What you have to do: Reproduce verbatim the stretch of records from the line that contains "The value of Math" through the line that contains "True or false: Criminal", omitting the pictures.

The records:
=====

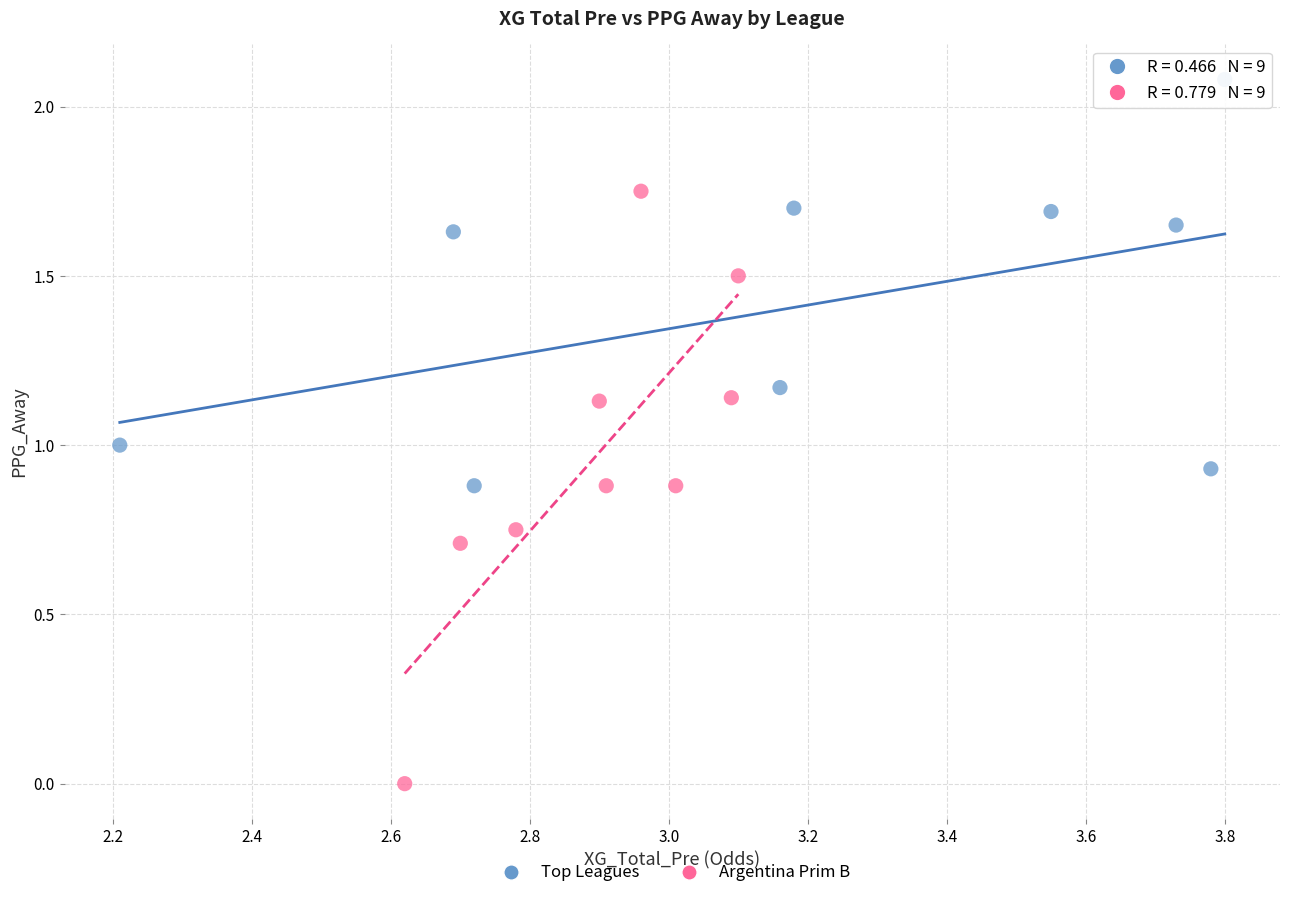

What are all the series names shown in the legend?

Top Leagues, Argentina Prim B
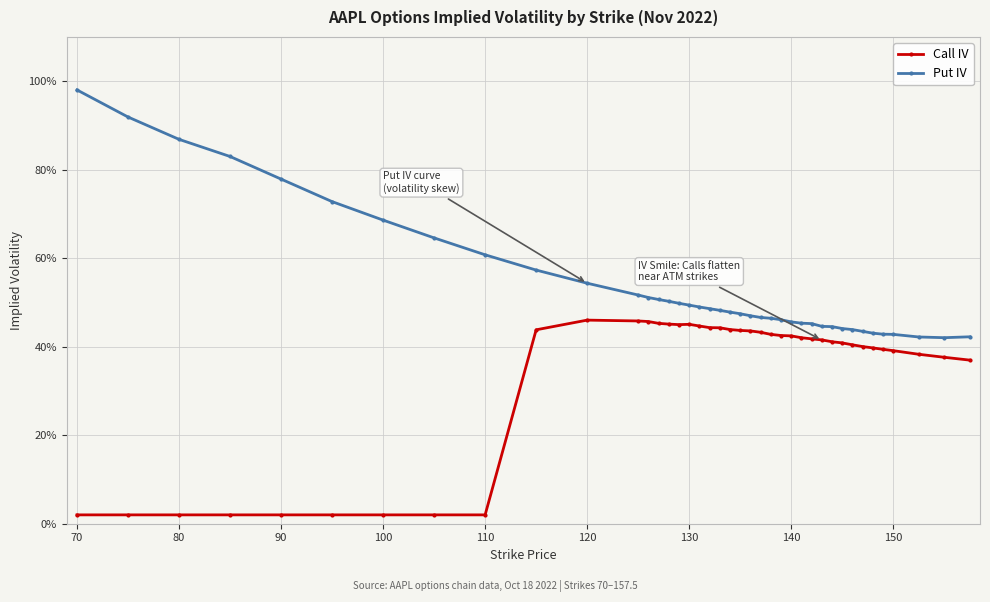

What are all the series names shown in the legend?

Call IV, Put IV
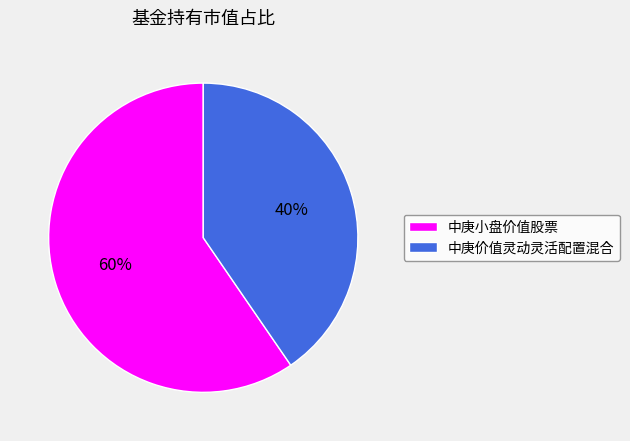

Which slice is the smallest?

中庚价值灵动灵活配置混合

=====

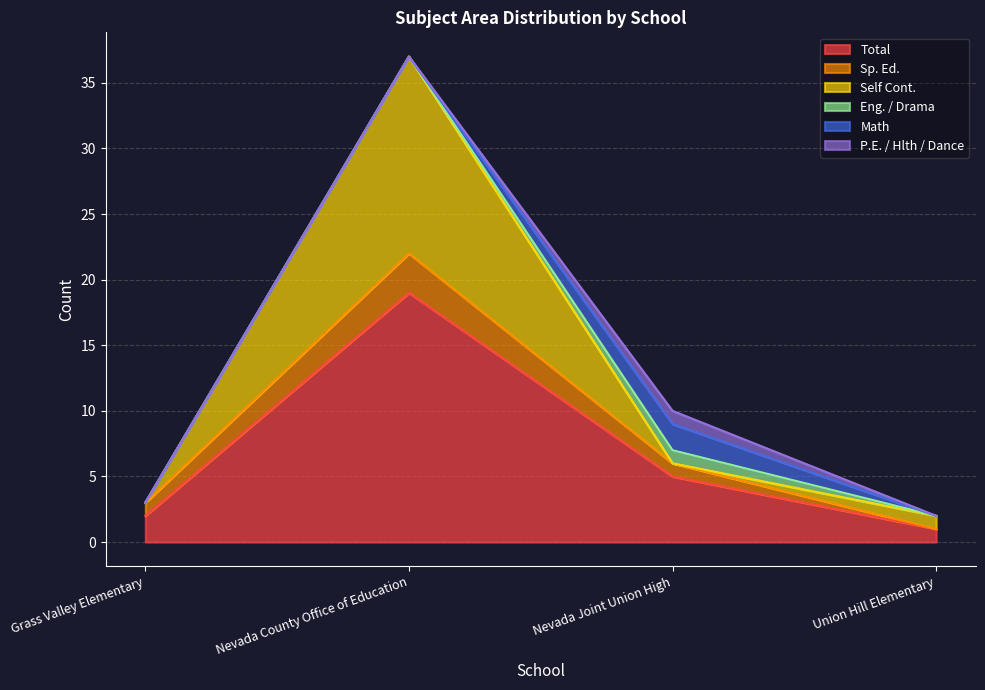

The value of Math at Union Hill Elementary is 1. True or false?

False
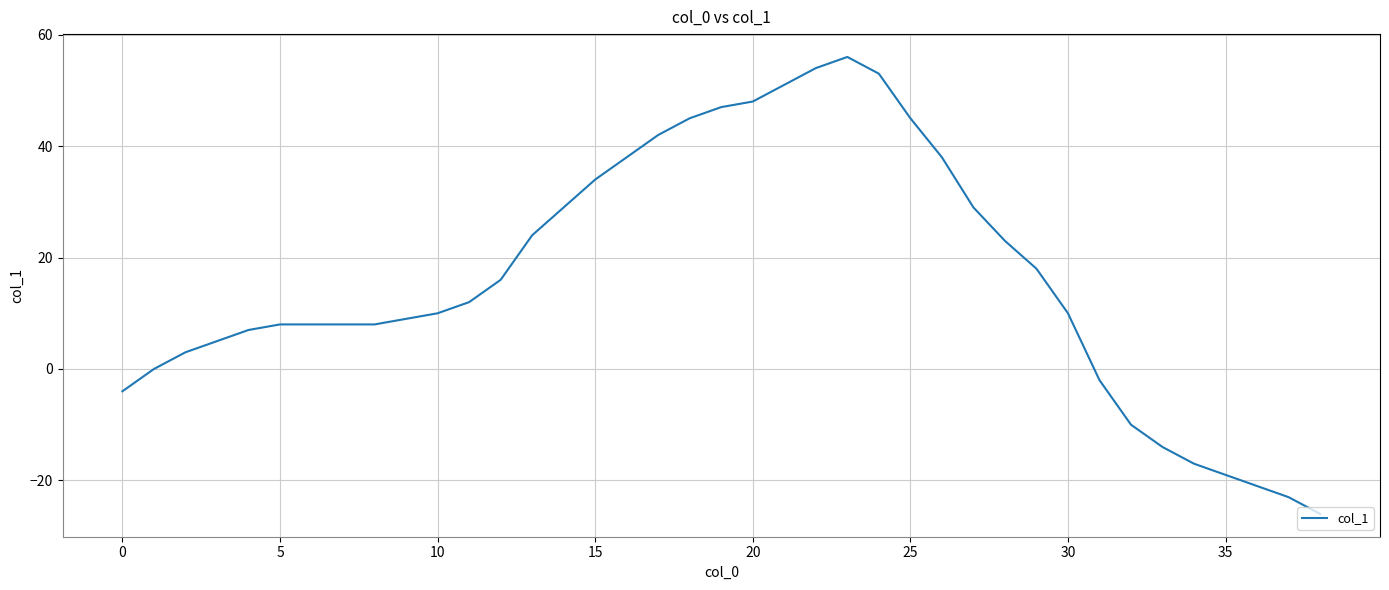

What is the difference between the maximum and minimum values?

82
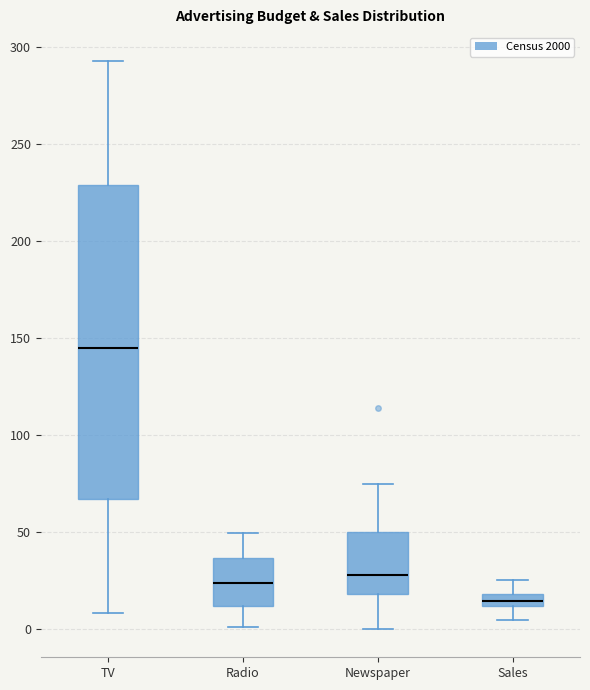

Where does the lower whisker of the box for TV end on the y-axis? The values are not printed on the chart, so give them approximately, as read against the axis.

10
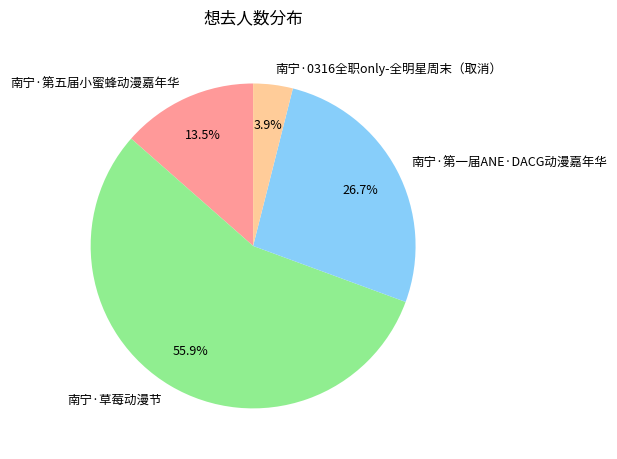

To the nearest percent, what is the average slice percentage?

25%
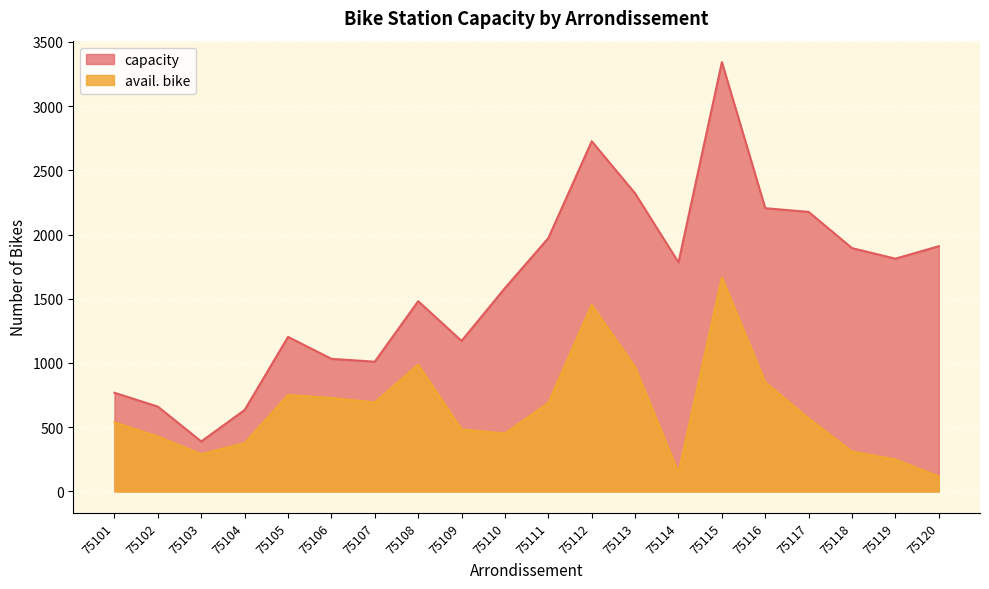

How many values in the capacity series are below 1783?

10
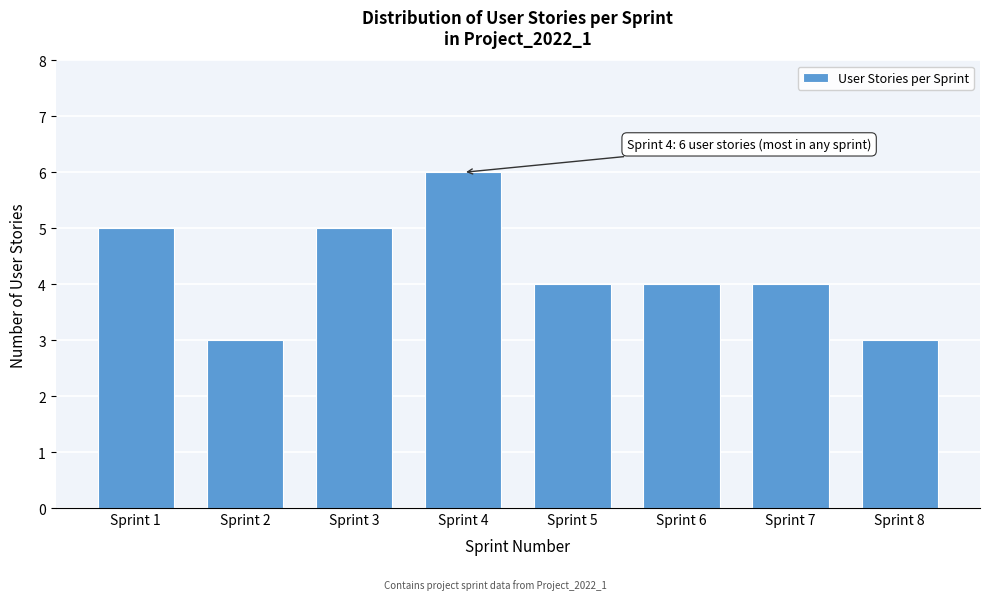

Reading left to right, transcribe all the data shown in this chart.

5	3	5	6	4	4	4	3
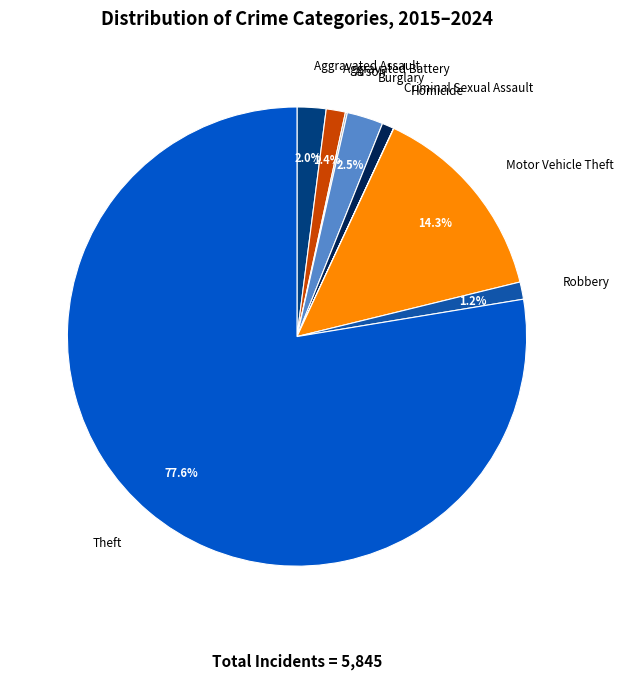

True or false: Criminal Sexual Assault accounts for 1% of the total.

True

=====

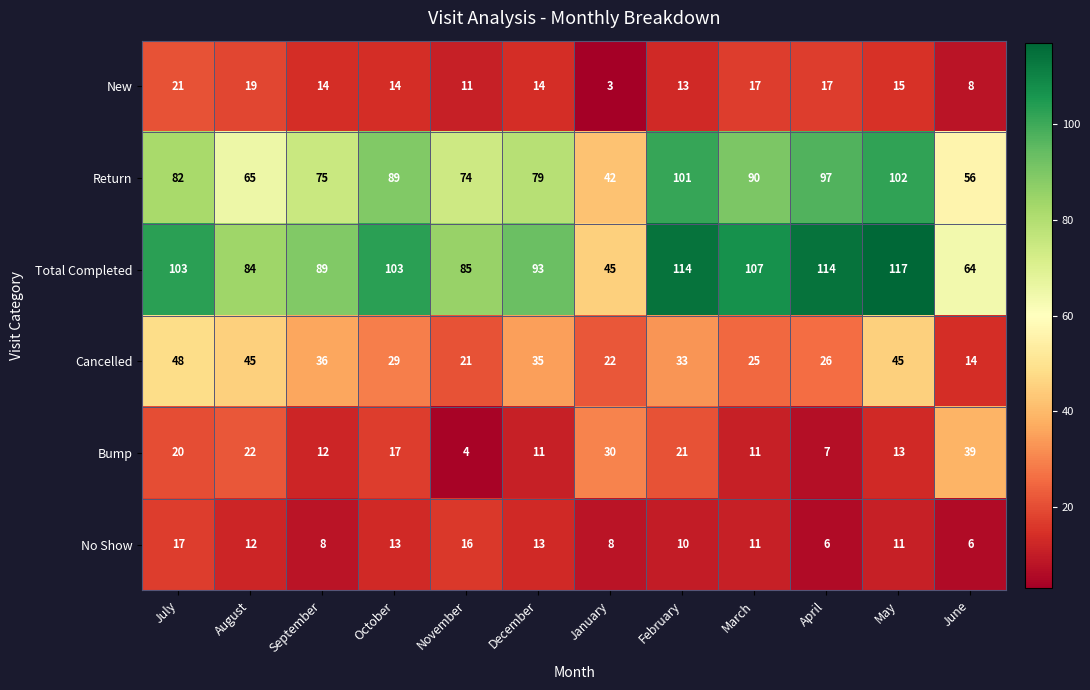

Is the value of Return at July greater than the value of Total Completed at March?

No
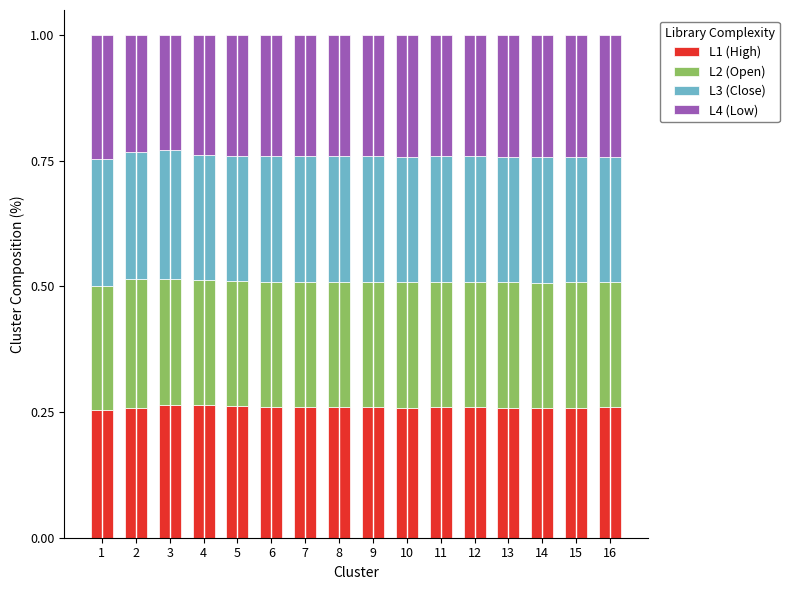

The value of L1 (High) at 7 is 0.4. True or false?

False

=====

Task answer:
The value of Math at Union Hill Elementary is 1. True or false?

False

What is the difference between the maximum and minimum values?

82

Where does the lower whisker of the box for TV end on the y-axis? The values are not printed on the chart, so give them approximately, as read against the axis.

10

To the nearest percent, what is the average slice percentage?

25%

How many values in the capacity series are below 1783?

10

Reading left to right, transcribe all the data shown in this chart.

5	3	5	6	4	4	4	3

True or false: Criminal Sexual Assault accounts for 1% of the total.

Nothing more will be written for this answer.